Split a large file

timg · December 11, 2006, 10:03am

I need to split a large PDF file into individual pages, then extract the text from each page to parse information from it. (Each page contains information for one employee).

I am using PdfFileEditor.SplitToPages(), and on a 5 page test document, it takes about 30 seconds to split the pages. The document I need to split is about 7000 pages. Can I assume that the time to split the pages will increase linearly with the size of the document? That is, if 5 pages take 30 seconds, will 7000 pages take about 42000 seconds? If so, is there a quicker way to split the document into separate pages?

Also, once the pages are split, I am parsing through the text to find an employee number (in the form 999-9999). Is PdfExtractor.ExtractText() and GetText() along with RegEx search the best/quickest way to do this?

Thanks for your help.

GeorgieYuan · December 11, 2006, 5:54pm

Hi timq,

PdfExtractor.ExtractText() and GetText() have no RegEx search ways, you can only search the result text file from the GetText() output yourself.

And so,
Could you please attach your PDF file here or send it to georgie via private message

And we can help you to test it and find if it have ways to improve the performance of splitting.

timg · December 18, 2006, 4:16pm

Unfortunately, the document contains confidential information, so I cannot send it to you. However, I did some testing of my own and found that it was MUCH faster for me to use the PdfEditor.Extract() function to break the document into chunks of 100 pages, and then split those chunks into individual pages using PdfEditor.SplitToPages().

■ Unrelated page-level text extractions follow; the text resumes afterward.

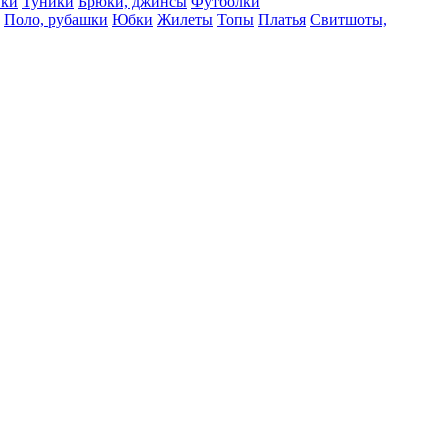
вки
Туники
Брюки, джинсы
Футболки
Поло, рубашки
Юбки
Жилеты
Топы
Платья
Свитшоты,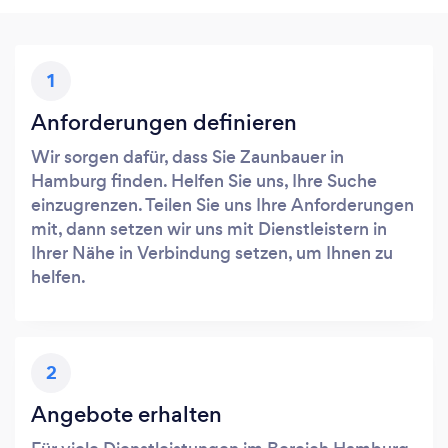
1
Anforderungen definieren
Wir sorgen dafür, dass Sie Zaunbauer in
Hamburg finden. Helfen Sie uns, Ihre Suche
einzugrenzen. Teilen Sie uns Ihre Anforderungen
mit, dann setzen wir uns mit Dienstleistern in
Ihrer Nähe in Verbindung setzen, um Ihnen zu
helfen.
2
Angebote erhalten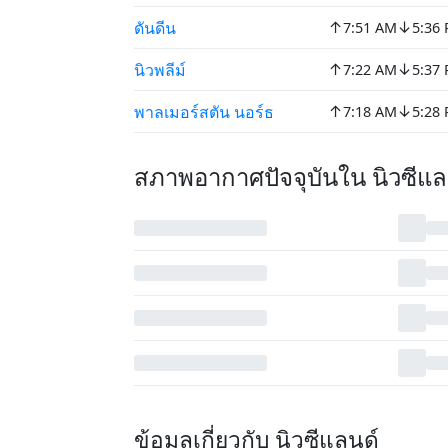
↑
↓
ดันดีน
7:51 AM
5:36
↑
↓
นิวพลีม์
7:22 AM
5:37
↑
↓
พาลเมอร์สตัน นอร์ธ
7:18 AM
5:28
สภาพอากาศปัจจุบันใน นิวซีแ
ข้อมูลเกี่ยวกับ นิวซีแลนด์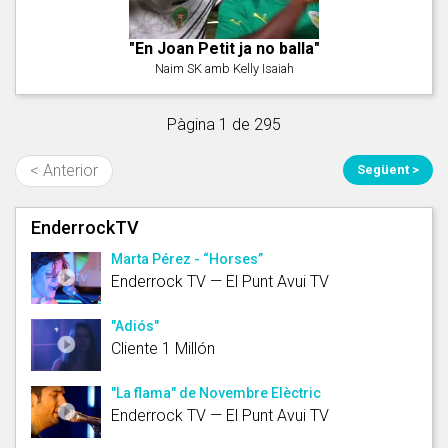
"En Joan Petit ja no balla"
Naim SK amb Kelly Isaiah
Pàgina 1 de 295
< Anterior
Següent >
EnderrockTV
Marta Pérez - “Horses”
Enderrock TV — El Punt Avui TV
"Adiós"
Cliente 1 Millón
"La flama" de Novembre Elèctric
Enderrock TV — El Punt Avui TV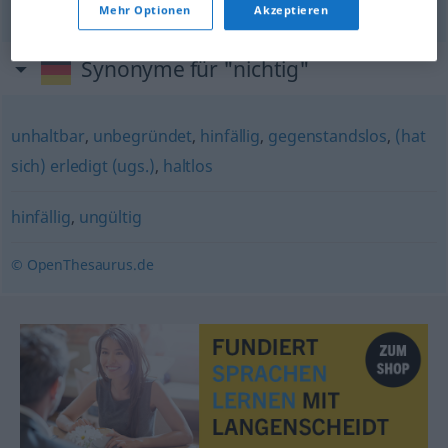
Mehr Optionen
Akzeptieren
Synonyme für "nichtig"
unhaltbar
,
unbegründet
,
hinfällig
,
gegenstandslos
,
(hat
sich) erledigt (ugs.)
,
haltlos
hinfällig
,
ungültig
© OpenThesaurus.de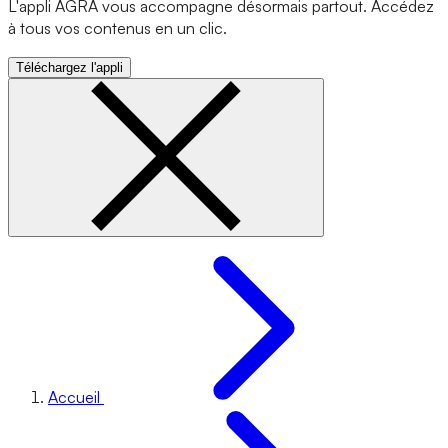
L'appli AGRA vous accompagne désormais partout. Accédez
à tous vos contenus en un clic.
Téléchargez l'appli
Accueil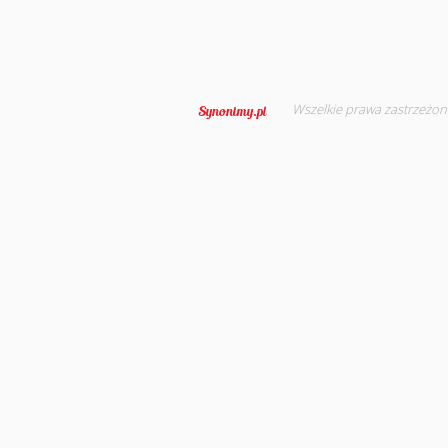
Wszelkie prawa zastrzeżon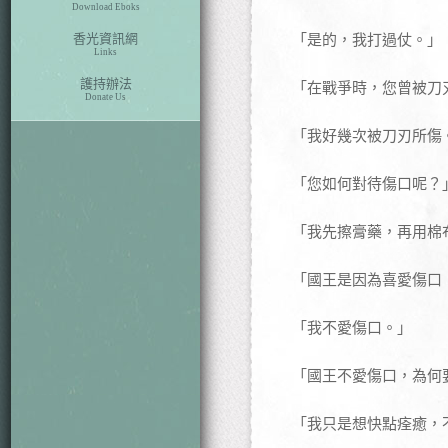
Download Eboks
香光資訊網
「是的，我打過仗。」
Links
護持辦法
「在戰爭時，您曾被刀
Donate Us
「我好幾次被刀刃所傷
「您如何對待傷口呢？
「我先擦膏藥，再用棉
「國王是因為喜愛傷口
「我不愛傷口。」
「國王不愛傷口，為何
「我只是想快點痊癒，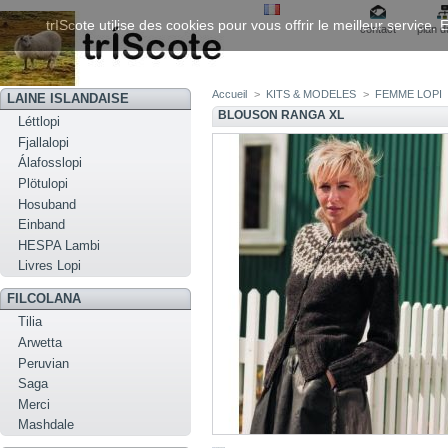
trIScote utilise des cookies pour vous offrir le meilleur service
contact
plan d
Accueil
>
KITS & MODELES
>
FEMME LOPI
LAINE ISLANDAISE
BLOUSON RANGA XL
Léttlopi
Fjallalopi
Álafosslopi
Plötulopi
Hosuband
Einband
HESPA Lambi
Livres Lopi
FILCOLANA
Tilia
Arwetta
Peruvian
Saga
Merci
Mashdale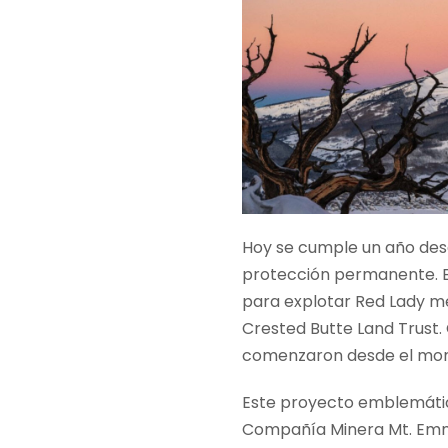
Hoy se cumple un año des
protección permanente. E
para explotar Red Lady m
Crested Butte Land Trust
comenzaron desde el mom
Este proyecto emblemático
Compañía Minera Mt. Emmon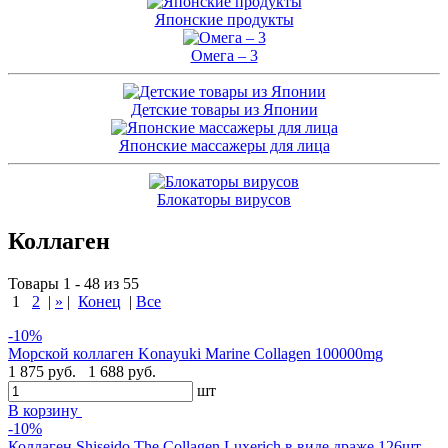
Японские продукты
Омега – 3
Детские товары из Японии
Японские массажеры для лица
Блокаторы вирусов
Коллаген
Товары 1 - 48 из 55
1
2
|
»
|
Конец
|
Все
-10%
Морской коллаген Konayuki Marine Collagen 100000mg
1 875 руб.
1 688 руб.
шт
В корзину
-10%
Коллаген Shiseido The Collagen Luxerich в виде драже,126шт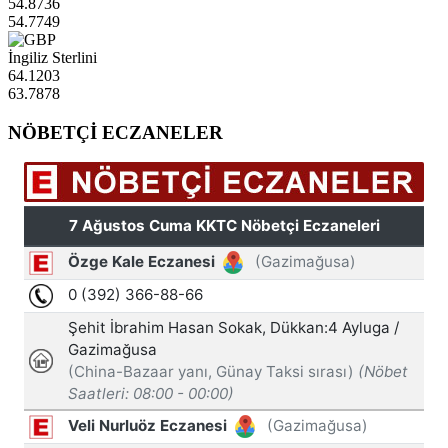
54.8736
54.7749
İngiliz Sterlini
64.1203
63.7878
NÖBETÇİ ECZANELER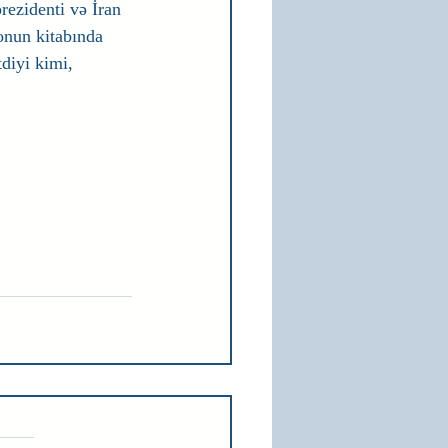
rezidenti və İran 
onun kitabında 
diyi kimi, 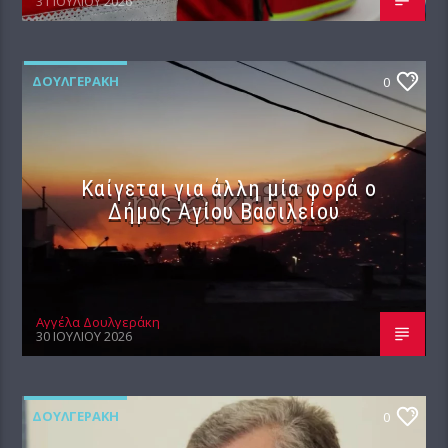
31 ΙΟΥΛΊΟΥ 2026
ΔΟΥΛΓΕΡΆΚΗ
0
Καίγεται για άλλη μία φορά ο
Δήμος Αγίου Βασιλείου
Αγγέλα Δουλγεράκη
30 ΙΟΥΛΊΟΥ 2026
ΔΟΥΛΓΕΡΆΚΗ
0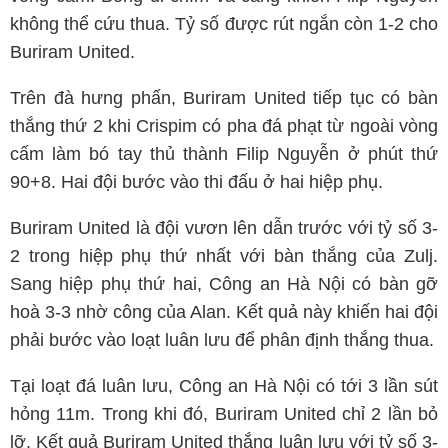
không thể cứu thua. Tỷ số được rút ngắn còn 1-2 cho
Buriram United.
Trên đà hưng phấn, Buriram United tiếp tục có bàn
thắng thứ 2 khi Crispim có pha đá phạt từ ngoài vòng
cấm làm bó tay thủ thành Filip Nguyễn ở phút thứ
90+8. Hai đội bước vào thi đấu ở hai hiệp phụ.
Buriram United là đội vươn lên dẫn trước với tỷ số 3-
2 trong hiệp phụ thứ nhất với bàn thắng của Zulj.
Sang hiệp phụ thứ hai, Công an Hà Nội có bàn gỡ
hoà 3-3 nhờ công của Alan. Kết quả này khiến hai đội
phải bước vào loạt luân lưu để phân định thắng thua.
Tại loạt đá luân lưu, Công an Hà Nội có tới 3 lần sút
hỏng 11m. Trong khi đó, Buriram United chỉ 2 lần bỏ
lỡ. Kết quả Buriram United thắng luân lưu với tỷ số 3-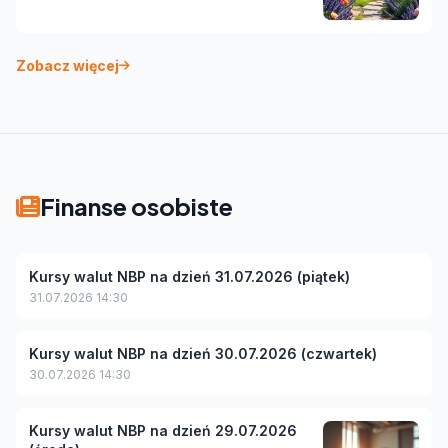
Zobacz więcej
Finanse osobiste
Kursy walut NBP na dzień 31.07.2026 (piątek)
31.07.2026 14:30
Kursy walut NBP na dzień 30.07.2026 (czwartek)
30.07.2026 14:30
Kursy walut NBP na dzień 29.07.2026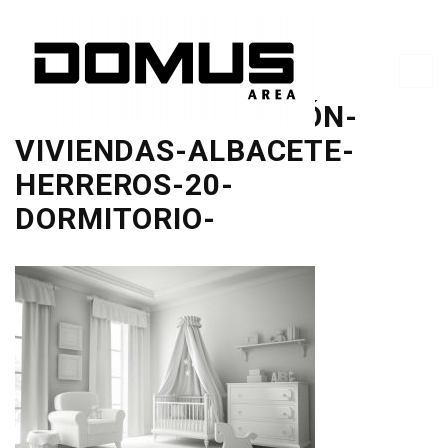
PRÓXIMA-PROMOCIÓN-
VIVIENDAS-ALBACETE-
HERREROS-20-
DORMITORIO-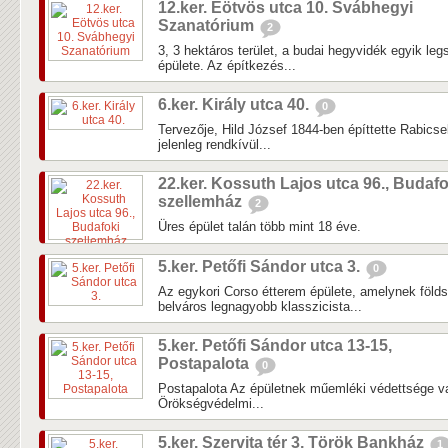
12.ker. Eötvös utca 10. Svábhegyi
Szanatórium
2
3, 3 hektáros terület, a budai hegyvidék egyik le
épülete. Az építkezés...
6.ker. Király utca 40.
0
Tervezője, Hild József 1844-ben építtette Rabics
jelenleg rendkívül...
22.ker. Kossuth Lajos utca 96., Budafo
szellemház
2
Üres épület talán több mint 18 éve.
5.ker. Petőfi Sándor utca 3.
0
Az egykori Corso étterem épülete, amelynek földsz
belváros legnagyobb klasszicista...
5.ker. Petőfi Sándor utca 13-15,
Postapalota
0
Postapalota Az épületnek műemléki védettsége va
Örökségvédelmi...
5.ker. Szervita tér 3, Török Bankház
1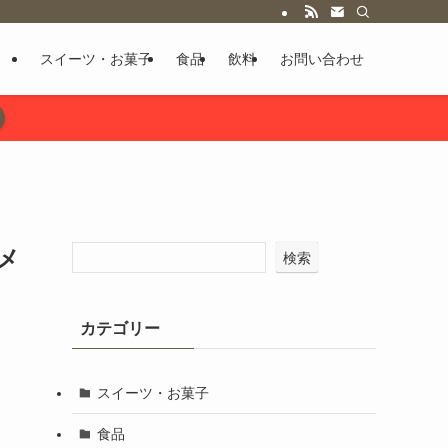
スイーツ・お菓子
食品
飲料
お問い合わせ
メ
検索
カテゴリー
スイーツ・お菓子
食品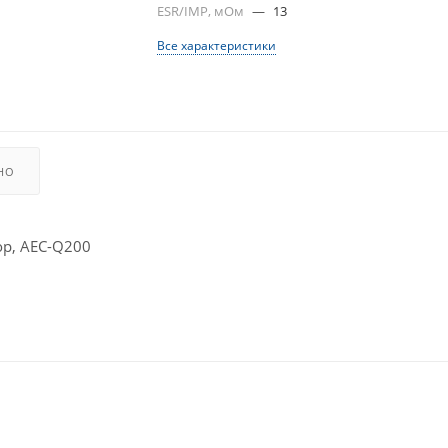
ESR/IMP, мОм
—
13
Все характеристики
НО
р, AEC-Q200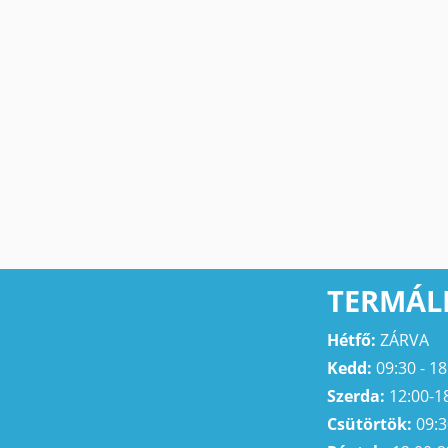
TERMÁL
Hétfő:
ZÁRVA
Kedd:
09:30 - 18
Szerda:
12:00-1
Csütörtök:
09:3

I first did it using PdfEditor.SplitToPages() without breaking the document into chunks. I let this run for over half an hour and it never finished. I tried it again, this time processing 100 pages at a time with PdfEditor.Extract(), then splitting those 100 pages up with SplitToPages(). With this method, the whole 1000 page document was processed in under 6 minutes, much faster than using SplitToPages() by itself.

I also noticed that it was faster to use PdfEditor.Extract() to extract 100 pages ten times (for a total of 1000 pages) than it was to use the same function to do 1000 pages all at one time.

Hopefully this will help someone.